I will try to debug it with my environment. I will report about my result today later.

dmenshov commented 5 years ago

Sorry the result is not the same. I will try it again with drm-tip.

dmenshov commented 5 years ago

I tried drm-tip. I observe the same issue. I will create issue on bugzilla

dmenshov commented 5 years ago

https://bugs.freedesktop.org/show_bug.cgi?id=110307

dmitryermilov commented 5 years ago

Reply from Tvrtko at bugzilla: According to my interpretation of the error state the execution hangs on command dw 0x73880080 (HEVC_VP9_RDOQ_STATE) submitted from a batch buffer.

IPEIR: 0x00000000 IPEHR: 0x34240010 INSTDONE: 0xbbffffff batch: [0x00000000_018fb000, 0x00000000_018ff000] BBADDR: 0x00000000_018fbf45

... 0x018fbf44: 0x73880080: 3D UNKNOWN: 3d_965 opcode = 0x7388 ...

Only problem is IPEIR claims execution is not in a batch buffer (bit 3 is not set) and IPEHR points to something different as well.

INSTDONE says VCS and VIN units are running. I don't know what is the latter. Is it consistent with the hanging command?

tursulin commented 5 years ago

Basically the error state suggests hanging command could be HEVC_VP9_RDOQ_STATE. Media domain knowledge is needed to think about possible reasons.

dmitryermilov commented 5 years ago

It was confirmed that HEVC-LP needs HuC supports (including CQP). So the fact that HEVC-LP doesn't work on drm-tip is expected. However of course MSDK/UMD should return an error at initialization for this case.

eero-t commented 5 years ago

Will HEVC-LP work on ICL also with 4K resolution and 10-bit when there's HuC? Or is it still limited to 8-bit at smaller resolutions?

Xiaogangli-intel commented 5 years ago

Hi Eero, Currently, GuC and HuC firmware of ICL is not ready in drm-tip, so HEVC/VP9 low power cases will not work! GuC/HuC up-streaming is WIP, will let you know once it ready.

Xiaogangli-intel commented 4 years ago

@eero-t GuC and HuC firmware of ICL is ready in drm-tip, please confirm it. Let me know if you still have questions.

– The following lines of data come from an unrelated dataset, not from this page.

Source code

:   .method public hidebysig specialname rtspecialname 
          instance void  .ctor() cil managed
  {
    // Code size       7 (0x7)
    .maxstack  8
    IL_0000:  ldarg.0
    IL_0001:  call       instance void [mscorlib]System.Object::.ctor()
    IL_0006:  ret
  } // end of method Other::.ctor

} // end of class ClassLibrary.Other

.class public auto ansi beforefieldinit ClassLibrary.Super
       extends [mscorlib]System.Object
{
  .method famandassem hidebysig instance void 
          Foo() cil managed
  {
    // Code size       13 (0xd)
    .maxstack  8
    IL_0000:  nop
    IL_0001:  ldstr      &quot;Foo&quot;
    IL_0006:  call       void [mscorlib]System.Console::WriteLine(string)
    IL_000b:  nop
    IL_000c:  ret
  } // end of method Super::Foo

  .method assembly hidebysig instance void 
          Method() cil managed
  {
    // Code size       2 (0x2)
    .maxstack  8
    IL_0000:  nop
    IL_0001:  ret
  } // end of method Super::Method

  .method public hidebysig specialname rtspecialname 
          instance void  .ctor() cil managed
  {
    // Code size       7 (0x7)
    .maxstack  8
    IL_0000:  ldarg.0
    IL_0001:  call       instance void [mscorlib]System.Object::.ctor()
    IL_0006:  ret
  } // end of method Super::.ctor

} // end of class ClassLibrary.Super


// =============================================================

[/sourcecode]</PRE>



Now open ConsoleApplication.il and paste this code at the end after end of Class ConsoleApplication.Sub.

eero-t commented 4 years ago

I don't have anymore ICL on which to test. May take weeks until there's a replacement.

Will HEVC-LP work on ICL also with 4K resolution and 10-bit when there's HuC? Or is it still limited to 8-bit at smaller resolutions?

Any answer to those, should these work?

eero-t commented 4 years ago

Did quick testing of everything discussed above with FFmpeg, monitored results with latest i-g-t intel_gpu_top and all seems to be working fine on ICL with latest drm-tip, HuC firmware and media stack.

PS. Only odd thing was VP9 using low-power (video engine) encoding even when low-power mode is not specified, only the other codecs. Note: with FFmpeg, VP9 works only with VAAPI backend, for some reason FFmpeg QSV backend doesn't support it...